I’ve been thinking for a while about this interesting new meme that is increasingly circulating any time there’s an ad, a video, an article acknowledging the hard work of mothers: The idea that thanking mothers is necessarily putting dads down.
(Moms rule, dads drool?)
This week, on the Cool Mom Picks Facebook page, we shared a wonderfully clever Cardstore.com video salute to “the world’s toughest job” which, well, you can guess who they’re referring to what with Mother’s Day coming up and all. We linked to the video knowing darn well that someone would at some point call out the video for not acknowledging dads, who also work very hard at being dads. And that’s just what happened.
So, yes. Those people are right. Great dads are great dads and deserve to be told as much. When you’ve felt marginalized in any way for a long time, it’s understandable that you become sensitive to any perceived slight and seek to correct it. There is also a marked rise of single fatherhood in this country, and marketers need to acknowledge its existence. Not just for the dads, but for their kids.

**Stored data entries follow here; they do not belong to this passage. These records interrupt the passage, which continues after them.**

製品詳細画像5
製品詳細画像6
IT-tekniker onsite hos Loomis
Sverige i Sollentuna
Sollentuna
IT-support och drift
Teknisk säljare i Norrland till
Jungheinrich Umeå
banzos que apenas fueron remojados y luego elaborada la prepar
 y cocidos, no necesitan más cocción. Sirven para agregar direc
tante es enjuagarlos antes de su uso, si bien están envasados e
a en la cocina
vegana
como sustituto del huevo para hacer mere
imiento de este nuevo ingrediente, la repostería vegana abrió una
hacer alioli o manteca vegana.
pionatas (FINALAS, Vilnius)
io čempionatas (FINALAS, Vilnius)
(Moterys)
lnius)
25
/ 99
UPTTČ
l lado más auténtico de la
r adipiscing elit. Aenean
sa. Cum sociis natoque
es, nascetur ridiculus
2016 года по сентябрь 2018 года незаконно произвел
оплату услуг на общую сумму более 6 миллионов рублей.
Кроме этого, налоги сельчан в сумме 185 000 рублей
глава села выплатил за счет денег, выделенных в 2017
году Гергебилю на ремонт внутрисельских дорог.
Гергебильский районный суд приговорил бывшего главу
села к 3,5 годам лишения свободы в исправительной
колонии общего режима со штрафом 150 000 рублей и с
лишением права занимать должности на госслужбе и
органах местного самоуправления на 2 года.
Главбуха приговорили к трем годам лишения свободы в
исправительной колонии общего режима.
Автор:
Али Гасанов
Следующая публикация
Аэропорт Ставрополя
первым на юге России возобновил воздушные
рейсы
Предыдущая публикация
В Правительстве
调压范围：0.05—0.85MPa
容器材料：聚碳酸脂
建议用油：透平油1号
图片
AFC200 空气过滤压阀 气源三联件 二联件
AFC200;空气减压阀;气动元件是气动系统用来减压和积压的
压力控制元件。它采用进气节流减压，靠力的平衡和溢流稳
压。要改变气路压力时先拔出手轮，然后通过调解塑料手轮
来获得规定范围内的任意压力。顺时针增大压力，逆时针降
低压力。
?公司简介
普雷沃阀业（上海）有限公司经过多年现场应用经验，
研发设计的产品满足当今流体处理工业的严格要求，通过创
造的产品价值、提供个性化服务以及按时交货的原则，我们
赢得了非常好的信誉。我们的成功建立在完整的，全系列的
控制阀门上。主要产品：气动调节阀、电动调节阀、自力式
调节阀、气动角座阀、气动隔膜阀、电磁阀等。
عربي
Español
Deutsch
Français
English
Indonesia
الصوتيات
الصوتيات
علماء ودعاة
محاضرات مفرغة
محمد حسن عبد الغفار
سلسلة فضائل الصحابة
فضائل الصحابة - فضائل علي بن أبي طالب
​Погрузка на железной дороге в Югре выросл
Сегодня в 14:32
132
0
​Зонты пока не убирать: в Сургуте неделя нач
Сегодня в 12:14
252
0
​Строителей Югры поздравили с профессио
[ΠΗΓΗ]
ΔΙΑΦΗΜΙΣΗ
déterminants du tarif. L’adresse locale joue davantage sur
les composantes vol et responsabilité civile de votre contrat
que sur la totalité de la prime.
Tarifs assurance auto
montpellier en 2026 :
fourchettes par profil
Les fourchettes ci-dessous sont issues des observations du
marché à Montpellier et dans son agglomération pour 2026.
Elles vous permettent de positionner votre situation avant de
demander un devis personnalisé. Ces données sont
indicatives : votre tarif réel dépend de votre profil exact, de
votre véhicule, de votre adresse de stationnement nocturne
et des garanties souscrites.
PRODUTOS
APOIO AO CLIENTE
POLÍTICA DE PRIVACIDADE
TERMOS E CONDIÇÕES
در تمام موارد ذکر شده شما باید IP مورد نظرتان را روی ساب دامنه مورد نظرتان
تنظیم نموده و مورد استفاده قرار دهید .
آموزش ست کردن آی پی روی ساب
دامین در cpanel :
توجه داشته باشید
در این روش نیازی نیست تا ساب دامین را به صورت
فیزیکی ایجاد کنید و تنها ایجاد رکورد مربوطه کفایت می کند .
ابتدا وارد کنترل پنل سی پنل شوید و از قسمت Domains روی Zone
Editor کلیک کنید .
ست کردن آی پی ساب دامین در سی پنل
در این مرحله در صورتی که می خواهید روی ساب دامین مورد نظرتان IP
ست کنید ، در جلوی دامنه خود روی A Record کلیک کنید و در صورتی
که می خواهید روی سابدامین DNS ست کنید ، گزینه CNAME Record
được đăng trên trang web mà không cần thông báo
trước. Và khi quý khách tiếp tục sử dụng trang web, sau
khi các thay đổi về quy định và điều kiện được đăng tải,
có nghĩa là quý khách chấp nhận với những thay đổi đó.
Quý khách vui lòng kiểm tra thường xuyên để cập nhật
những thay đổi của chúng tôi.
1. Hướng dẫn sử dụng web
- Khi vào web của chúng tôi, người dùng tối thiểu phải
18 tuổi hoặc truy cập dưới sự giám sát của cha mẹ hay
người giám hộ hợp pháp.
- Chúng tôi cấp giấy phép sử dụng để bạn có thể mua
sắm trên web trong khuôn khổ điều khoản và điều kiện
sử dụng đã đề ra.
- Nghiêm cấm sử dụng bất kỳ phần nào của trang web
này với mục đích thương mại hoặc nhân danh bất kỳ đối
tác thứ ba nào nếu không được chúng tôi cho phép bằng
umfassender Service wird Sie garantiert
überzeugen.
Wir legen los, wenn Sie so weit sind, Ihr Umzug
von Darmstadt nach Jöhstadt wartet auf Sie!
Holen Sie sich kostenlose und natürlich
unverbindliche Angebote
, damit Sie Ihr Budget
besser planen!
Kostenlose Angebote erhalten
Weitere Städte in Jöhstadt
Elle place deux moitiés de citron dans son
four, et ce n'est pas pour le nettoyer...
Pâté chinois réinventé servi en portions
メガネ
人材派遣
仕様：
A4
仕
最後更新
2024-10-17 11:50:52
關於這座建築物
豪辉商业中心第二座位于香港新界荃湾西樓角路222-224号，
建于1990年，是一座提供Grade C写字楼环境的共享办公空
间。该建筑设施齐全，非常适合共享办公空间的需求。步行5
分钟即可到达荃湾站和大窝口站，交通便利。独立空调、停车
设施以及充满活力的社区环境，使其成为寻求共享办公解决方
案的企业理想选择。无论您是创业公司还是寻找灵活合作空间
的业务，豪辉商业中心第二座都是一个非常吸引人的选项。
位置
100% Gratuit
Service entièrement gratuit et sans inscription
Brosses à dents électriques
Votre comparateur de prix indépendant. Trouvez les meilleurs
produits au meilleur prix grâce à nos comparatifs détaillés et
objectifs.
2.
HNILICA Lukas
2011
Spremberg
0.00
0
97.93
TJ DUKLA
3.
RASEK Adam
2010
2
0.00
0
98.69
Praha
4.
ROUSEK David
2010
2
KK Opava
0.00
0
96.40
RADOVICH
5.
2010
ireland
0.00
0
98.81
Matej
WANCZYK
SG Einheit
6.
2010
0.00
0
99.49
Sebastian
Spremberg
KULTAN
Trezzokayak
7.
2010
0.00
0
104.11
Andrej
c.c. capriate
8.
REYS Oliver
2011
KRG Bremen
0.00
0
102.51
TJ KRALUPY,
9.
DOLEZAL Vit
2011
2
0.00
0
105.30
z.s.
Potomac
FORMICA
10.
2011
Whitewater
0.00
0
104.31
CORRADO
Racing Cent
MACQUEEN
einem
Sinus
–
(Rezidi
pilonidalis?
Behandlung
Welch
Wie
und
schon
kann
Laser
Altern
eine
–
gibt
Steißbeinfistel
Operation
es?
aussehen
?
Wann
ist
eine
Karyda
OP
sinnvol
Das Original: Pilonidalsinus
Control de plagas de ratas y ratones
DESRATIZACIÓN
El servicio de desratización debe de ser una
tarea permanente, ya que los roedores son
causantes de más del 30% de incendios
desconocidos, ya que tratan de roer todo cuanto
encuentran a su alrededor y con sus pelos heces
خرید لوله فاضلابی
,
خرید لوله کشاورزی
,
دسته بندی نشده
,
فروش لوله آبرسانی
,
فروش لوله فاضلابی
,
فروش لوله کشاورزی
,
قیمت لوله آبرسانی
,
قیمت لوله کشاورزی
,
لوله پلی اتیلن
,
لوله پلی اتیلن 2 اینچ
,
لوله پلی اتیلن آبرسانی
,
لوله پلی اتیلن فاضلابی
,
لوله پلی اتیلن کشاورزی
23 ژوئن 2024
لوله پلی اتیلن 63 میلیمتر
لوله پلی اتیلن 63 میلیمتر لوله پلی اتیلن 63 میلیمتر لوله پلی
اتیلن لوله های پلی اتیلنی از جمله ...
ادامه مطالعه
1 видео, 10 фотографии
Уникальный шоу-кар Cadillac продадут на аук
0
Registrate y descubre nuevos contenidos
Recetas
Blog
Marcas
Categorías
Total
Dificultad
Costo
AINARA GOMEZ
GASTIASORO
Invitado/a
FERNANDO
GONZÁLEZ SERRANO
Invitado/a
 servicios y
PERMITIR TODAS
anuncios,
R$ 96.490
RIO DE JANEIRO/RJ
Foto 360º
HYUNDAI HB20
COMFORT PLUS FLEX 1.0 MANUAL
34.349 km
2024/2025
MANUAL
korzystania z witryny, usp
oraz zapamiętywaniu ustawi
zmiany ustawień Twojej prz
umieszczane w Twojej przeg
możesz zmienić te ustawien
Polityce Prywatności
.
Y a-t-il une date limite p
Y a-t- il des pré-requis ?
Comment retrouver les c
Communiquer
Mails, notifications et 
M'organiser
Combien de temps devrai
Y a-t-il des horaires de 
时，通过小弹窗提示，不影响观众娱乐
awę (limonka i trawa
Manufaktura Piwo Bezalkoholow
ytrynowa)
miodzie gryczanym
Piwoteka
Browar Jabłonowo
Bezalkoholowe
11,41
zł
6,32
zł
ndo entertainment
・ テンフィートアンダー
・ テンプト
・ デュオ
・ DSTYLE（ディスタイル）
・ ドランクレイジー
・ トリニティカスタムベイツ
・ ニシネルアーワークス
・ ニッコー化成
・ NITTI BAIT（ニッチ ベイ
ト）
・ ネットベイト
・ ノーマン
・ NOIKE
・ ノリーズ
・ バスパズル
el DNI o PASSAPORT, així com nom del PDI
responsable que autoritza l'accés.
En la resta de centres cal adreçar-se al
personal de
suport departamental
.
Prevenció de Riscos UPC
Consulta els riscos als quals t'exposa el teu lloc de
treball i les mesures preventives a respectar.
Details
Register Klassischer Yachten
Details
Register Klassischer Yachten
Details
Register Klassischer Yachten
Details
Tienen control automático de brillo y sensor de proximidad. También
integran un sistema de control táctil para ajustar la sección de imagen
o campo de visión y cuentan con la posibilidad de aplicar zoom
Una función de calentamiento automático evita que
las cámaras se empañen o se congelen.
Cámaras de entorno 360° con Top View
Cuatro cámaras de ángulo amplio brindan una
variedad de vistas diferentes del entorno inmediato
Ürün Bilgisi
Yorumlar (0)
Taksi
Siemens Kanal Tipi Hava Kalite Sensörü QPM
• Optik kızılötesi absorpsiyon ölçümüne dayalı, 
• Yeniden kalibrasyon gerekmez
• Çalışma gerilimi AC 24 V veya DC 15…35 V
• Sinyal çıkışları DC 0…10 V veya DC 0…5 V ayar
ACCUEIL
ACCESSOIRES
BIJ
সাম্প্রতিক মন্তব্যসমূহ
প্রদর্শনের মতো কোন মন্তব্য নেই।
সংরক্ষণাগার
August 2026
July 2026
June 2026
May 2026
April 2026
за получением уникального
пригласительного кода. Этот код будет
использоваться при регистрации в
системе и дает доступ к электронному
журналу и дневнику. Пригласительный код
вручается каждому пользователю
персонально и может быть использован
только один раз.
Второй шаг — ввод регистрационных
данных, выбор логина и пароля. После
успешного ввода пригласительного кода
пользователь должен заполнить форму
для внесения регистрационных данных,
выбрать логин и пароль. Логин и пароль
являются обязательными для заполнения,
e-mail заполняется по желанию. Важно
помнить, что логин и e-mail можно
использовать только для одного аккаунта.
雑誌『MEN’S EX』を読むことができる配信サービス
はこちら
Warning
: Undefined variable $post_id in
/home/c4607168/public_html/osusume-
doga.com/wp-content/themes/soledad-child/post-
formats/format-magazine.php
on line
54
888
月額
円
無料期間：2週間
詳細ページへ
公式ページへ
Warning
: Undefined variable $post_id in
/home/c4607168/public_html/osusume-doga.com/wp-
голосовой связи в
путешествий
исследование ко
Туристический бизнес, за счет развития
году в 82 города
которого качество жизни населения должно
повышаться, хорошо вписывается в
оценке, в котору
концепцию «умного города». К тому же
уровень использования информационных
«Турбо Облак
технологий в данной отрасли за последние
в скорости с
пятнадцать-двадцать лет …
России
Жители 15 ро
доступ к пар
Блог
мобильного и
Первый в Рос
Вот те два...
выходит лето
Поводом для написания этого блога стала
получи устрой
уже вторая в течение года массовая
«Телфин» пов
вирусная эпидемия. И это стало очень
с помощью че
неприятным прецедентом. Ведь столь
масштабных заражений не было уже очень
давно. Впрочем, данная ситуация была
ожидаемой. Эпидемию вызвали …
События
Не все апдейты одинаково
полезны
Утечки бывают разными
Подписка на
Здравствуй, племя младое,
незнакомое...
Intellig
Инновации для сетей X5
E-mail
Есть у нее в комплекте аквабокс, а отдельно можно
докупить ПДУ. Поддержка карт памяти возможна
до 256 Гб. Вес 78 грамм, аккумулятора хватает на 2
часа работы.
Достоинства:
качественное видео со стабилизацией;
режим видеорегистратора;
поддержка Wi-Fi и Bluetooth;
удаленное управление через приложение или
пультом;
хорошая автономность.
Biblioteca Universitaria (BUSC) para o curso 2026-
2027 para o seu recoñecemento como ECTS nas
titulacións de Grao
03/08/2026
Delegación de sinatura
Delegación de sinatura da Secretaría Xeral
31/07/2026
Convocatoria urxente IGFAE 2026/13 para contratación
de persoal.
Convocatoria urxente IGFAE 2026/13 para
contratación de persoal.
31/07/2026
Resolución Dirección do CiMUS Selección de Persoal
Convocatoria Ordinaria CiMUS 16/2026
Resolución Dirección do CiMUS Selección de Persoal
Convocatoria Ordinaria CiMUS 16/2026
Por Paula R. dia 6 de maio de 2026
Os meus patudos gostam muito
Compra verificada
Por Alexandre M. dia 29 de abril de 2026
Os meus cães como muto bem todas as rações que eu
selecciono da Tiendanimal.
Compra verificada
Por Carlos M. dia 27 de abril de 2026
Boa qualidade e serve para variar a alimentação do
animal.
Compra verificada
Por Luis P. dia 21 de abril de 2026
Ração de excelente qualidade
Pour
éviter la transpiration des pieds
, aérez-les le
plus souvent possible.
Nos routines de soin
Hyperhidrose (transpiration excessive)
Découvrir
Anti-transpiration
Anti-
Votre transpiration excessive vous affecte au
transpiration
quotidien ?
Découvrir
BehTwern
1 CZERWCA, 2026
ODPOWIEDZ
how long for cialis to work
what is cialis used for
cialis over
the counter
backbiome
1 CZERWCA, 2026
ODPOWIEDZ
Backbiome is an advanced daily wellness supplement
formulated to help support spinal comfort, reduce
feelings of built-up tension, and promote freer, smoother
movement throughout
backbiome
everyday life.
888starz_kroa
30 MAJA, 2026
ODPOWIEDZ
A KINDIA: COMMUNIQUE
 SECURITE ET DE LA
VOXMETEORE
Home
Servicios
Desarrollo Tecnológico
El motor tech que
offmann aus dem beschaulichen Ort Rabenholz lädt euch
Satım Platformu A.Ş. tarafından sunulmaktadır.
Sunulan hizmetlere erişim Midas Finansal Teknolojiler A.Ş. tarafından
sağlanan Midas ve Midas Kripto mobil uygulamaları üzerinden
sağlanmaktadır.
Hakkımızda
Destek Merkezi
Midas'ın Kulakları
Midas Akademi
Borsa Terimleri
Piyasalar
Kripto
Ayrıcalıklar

I think about this every time I see some damn standardized test prep homework question describing how your mother gives you $1 and asks you to go to the store… and have to wonder what happens when the little boy from Sage’s kindergarten who is being raised only by his terrific father comes across that in a few years. Will he see it for what it’s worth, as a question with a fill-in-the-blank generic character that could easily say “Grandma” or “Tom” or “the weird guy at the aquarium?” Or will it sting for him to read it knowing that he cannot put himself in those shoes?
Feeling left out is a valid emotion. We’ve all been there. But the question for me is, are we confusing not being included with exclusion?
Also, is it so bad to just step back and allow moms, who often feel undervalued and underappreciated and exhausted as a whole, to get a little pat on the back from the world? And beyond that, can’t they just get that pat on the back without someone having to add, “oh and dads? You’re pretty swell too.”
It reminds me very much of how my kids try and play this same game with me.
For example. I’ll tell Sage that I’m so impressed with the book on penguins that she wrote in school. Thalia will overhear it, jump in and ask, “what about me? How was my homework? Did I do a good job too?” I have learned not to say “you’re great too, honey!” all the time. But instead, to explain that I love them both and they both do things well, but that I am entitled to compliment one without complimenting the other at every instance.
It doesn’t mean I love any one less or more than the other; just that there are times to give praise, times to receive it, and times to sit back and listen and just feel happy for your sister.
Equity over equality.
(They don’t understand that at all right now, but eh. One day.)
I have been a vocal advocate of positive portrayals of fathers in advertising. I recognize that they too are undervalued and misrepresented in their own way, and I will continue to support more progress towards inclusiveness. But inclusiveness isn’t the same as all-inclusiveness. And that’s where I think we’re starting to go off the rails a bit.
With Mother’s Day coming up. I want to be able to say, “yo, moms! Way to go. Keep it up!” without the fear of criticism that I’m somehow leaving fatherhood out.
Otherwise, where does it end? Are we just going start saying Happy Human’s Day! once a year and leave it at that?
It’s my hope that sometimes we can thank moms for the jobs they do. Other times, we can thank dads for the jobs they do. We can say “Grandmas rock” without Grandpas world over taking up with pitchforks and torches and storming the headquarters of American Greetings. We can say, “Dad you’re the best” and not presume that means that Mom is second best.
And when Father’s Day rolls around in June, I really hope we say just that. Whether or not we’re selling soap or cards or razors, or just saying it because, at that moment, that’s exactly how we feel.